## DIRECTIONS
Restate exactly, and only, the lines from the one containing "1147 712 8.26" through the end of the entries, keeping both endpoints.

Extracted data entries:
══════════
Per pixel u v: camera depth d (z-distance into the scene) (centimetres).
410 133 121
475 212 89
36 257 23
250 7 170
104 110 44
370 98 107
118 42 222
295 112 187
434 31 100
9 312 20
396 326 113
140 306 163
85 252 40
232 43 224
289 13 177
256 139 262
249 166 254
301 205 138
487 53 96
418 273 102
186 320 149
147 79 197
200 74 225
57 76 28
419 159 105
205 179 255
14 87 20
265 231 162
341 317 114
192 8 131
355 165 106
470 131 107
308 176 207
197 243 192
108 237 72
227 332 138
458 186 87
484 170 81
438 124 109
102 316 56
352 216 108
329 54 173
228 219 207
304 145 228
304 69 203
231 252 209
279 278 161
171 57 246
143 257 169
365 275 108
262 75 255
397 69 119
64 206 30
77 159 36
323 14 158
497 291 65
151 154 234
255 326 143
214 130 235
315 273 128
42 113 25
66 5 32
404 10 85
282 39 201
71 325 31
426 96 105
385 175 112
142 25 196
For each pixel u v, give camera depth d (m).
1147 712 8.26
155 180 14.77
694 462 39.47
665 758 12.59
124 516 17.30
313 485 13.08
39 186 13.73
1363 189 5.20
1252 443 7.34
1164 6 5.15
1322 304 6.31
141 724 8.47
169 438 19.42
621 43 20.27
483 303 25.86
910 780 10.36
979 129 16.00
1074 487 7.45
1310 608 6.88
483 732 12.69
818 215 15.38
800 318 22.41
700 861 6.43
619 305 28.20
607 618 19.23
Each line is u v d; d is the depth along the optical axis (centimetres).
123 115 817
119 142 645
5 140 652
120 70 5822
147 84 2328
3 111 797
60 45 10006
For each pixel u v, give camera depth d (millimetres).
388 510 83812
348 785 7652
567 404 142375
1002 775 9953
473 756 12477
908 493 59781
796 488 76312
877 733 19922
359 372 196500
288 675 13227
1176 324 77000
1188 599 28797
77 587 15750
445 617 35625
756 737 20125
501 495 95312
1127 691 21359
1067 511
══════════
## ANSWER BELOW
1147 712 8.26
155 180 14.77
694 462 39.47
665 758 12.59
124 516 17.30
313 485 13.08
39 186 13.73
1363 189 5.20
1252 443 7.34
1164 6 5.15
1322 304 6.31
141 724 8.47
169 438 19.42
621 43 20.27
483 303 25.86
910 780 10.36
979 129 16.00
1074 487 7.45
1310 608 6.88
483 732 12.69
818 215 15.38
800 318 22.41
700 861 6.43
619 305 28.20
607 618 19.23
Each line is u v d; d is the depth along the optical axis (centimetres).
123 115 817
119 142 645
5 140 652
120 70 5822
147 84 2328
3 111 797
60 45 10006
For each pixel u v, give camera depth d (millimetres).
388 510 83812
348 785 7652
567 404 142375
1002 775 9953
473 756 12477
908 493 59781
796 488 76312
877 733 19922
359 372 196500
288 675 13227
1176 324 77000
1188 599 28797
77 587 15750
445 617 35625
756 737 20125
501 495 95312
1127 691 21359
1067 511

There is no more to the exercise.